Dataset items
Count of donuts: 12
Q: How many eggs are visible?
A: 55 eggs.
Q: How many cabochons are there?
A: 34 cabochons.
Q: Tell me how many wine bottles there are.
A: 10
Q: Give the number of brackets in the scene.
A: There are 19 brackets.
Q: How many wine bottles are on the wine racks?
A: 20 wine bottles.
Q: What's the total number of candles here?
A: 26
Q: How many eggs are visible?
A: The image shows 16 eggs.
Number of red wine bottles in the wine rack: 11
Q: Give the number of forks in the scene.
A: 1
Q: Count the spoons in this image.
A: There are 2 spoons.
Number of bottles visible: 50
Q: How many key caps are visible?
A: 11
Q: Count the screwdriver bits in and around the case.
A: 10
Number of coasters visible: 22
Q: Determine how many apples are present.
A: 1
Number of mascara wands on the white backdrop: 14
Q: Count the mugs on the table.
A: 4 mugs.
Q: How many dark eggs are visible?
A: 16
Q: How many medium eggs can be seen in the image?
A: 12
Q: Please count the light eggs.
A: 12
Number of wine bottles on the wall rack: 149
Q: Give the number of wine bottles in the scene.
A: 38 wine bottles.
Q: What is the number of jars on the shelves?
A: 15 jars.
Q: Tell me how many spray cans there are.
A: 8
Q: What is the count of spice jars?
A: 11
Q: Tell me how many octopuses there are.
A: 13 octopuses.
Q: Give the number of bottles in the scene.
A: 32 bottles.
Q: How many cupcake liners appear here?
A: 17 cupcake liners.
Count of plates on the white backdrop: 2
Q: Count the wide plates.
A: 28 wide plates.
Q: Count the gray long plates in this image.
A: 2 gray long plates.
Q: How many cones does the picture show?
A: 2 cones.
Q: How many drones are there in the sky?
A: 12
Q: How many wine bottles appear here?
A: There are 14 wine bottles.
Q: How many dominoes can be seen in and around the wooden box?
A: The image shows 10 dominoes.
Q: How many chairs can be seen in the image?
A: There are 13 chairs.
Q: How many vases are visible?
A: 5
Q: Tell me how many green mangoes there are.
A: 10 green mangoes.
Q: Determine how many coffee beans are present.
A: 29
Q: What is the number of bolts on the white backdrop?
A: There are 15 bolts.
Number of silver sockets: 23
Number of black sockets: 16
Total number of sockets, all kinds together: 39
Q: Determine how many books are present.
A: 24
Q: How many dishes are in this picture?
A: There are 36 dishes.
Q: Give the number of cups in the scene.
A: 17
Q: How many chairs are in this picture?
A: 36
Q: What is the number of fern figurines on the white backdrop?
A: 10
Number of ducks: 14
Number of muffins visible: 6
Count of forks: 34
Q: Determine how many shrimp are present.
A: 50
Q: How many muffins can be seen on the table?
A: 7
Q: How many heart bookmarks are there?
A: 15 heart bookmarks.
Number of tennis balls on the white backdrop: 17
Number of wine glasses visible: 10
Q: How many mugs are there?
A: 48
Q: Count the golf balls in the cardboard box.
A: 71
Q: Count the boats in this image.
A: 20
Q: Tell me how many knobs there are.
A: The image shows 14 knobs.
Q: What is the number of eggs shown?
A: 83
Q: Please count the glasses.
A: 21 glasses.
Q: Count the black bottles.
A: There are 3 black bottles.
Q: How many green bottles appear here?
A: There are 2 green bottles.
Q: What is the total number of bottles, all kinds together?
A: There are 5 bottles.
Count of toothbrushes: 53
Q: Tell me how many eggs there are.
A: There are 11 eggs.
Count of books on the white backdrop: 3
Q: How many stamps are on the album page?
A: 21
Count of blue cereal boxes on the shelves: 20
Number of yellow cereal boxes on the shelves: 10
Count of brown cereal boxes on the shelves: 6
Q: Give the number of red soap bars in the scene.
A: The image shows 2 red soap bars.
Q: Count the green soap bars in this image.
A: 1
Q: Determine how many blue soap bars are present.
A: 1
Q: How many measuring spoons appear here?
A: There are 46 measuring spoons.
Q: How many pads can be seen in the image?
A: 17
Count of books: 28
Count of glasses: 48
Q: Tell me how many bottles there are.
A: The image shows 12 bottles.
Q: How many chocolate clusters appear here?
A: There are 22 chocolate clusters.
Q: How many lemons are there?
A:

§ **What is required**: Rewrite the data above with "white backdrop" swapped for "gray backdrop" wherever it occurs, changing nothing else.

§ **Correct result**:
Count of donuts: 12
Q: How many eggs are visible?
A: 55 eggs.
Q: How many cabochons are there?
A: 34 cabochons.
Q: Tell me how many wine bottles there are.
A: 10
Q: Give the number of brackets in the scene.
A: There are 19 brackets.
Q: How many wine bottles are on the wine racks?
A: 20 wine bottles.
Q: What's the total number of candles here?
A: 26
Q: How many eggs are visible?
A: The image shows 16 eggs.
Number of red wine bottles in the wine rack: 11
Q: Give the number of forks in the scene.
A: 1
Q: Count the spoons in this image.
A: There are 2 spoons.
Number of bottles visible: 50
Q: How many key caps are visible?
A: 11
Q: Count the screwdriver bits in and around the case.
A: 10
Number of coasters visible: 22
Q: Determine how many apples are present.
A: 1
Number of mascara wands on the gray backdrop: 14
Q: Count the mugs on the table.
A: 4 mugs.
Q: How many dark eggs are visible?
A: 16
Q: How many medium eggs can be seen in the image?
A: 12
Q: Please count the light eggs.
A: 12
Number of wine bottles on the wall rack: 149
Q: Give the number of wine bottles in the scene.
A: 38 wine bottles.
Q: What is the number of jars on the shelves?
A: 15 jars.
Q: Tell me how many spray cans there are.
A: 8
Q: What is the count of spice jars?
A: 11
Q: Tell me how many octopuses there are.
A: 13 octopuses.
Q: Give the number of bottles in the scene.
A: 32 bottles.
Q: How many cupcake liners appear here?
A: 17 cupcake liners.
Count of plates on the gray backdrop: 2
Q: Count the wide plates.
A: 28 wide plates.
Q: Count the gray long plates in this image.
A: 2 gray long plates.
Q: How many cones does the picture show?
A: 2 cones.
Q: How many drones are there in the sky?
A: 12
Q: How many wine bottles appear here?
A: There are 14 wine bottles.
Q: How many dominoes can be seen in and around the wooden box?
A: The image shows 10 dominoes.
Q: How many chairs can be seen in the image?
A: There are 13 chairs.
Q: How many vases are visible?
A: 5
Q: Tell me how many green mangoes there are.
A: 10 green mangoes.
Q: Determine how many coffee beans are present.
A: 29
Q: What is the number of bolts on the gray backdrop?
A: There are 15 bolts.
Number of silver sockets: 23
Number of black sockets: 16
Total number of sockets, all kinds together: 39
Q: Determine how many books are present.
A: 24
Q: How many dishes are in this picture?
A: There are 36 dishes.
Q: Give the number of cups in the scene.
A: 17
Q: How many chairs are in this picture?
A: 36
Q: What is the number of fern figurines on the gray backdrop?
A: 10
Number of ducks: 14
Number of muffins visible: 6
Count of forks: 34
Q: Determine how many shrimp are present.
A: 50
Q: How many muffins can be seen on the table?
A: 7
Q: How many heart bookmarks are there?
A: 15 heart bookmarks.
Number of tennis balls on the gray backdrop: 17
Number of wine glasses visible: 10
Q: How many mugs are there?
A: 48
Q: Count the golf balls in the cardboard box.
A: 71
Q: Count the boats in this image.
A: 20
Q: Tell me how many knobs there are.
A: The image shows 14 knobs.
Q: What is the number of eggs shown?
A: 83
Q: Please count the glasses.
A: 21 glasses.
Q: Count the black bottles.
A: There are 3 black bottles.
Q: How many green bottles appear here?
A: There are 2 green bottles.
Q: What is the total number of bottles, all kinds together?
A: There are 5 bottles.
Count of toothbrushes: 53
Q: Tell me how many eggs there are.
A: There are 11 eggs.
Count of books on the gray backdrop: 3
Q: How many stamps are on the album page?
A: 21
Count of blue cereal boxes on the shelves: 20
Number of yellow cereal boxes on the shelves: 10
Count of brown cereal boxes on the shelves: 6
Q: Give the number of red soap bars in the scene.
A: The image shows 2 red soap bars.
Q: Count the green soap bars in this image.
A: 1
Q: Determine how many blue soap bars are present.
A: 1
Q: How many measuring spoons appear here?
A: There are 46 measuring spoons.
Q: How many pads can be seen in the image?
A: 17
Count of books: 28
Count of glasses: 48
Q: Tell me how many bottles there are.
A: The image shows 12 bottles.
Q: How many chocolate clusters appear here?
A: There are 22 chocolate clusters.
Q: How many lemons are there?
A:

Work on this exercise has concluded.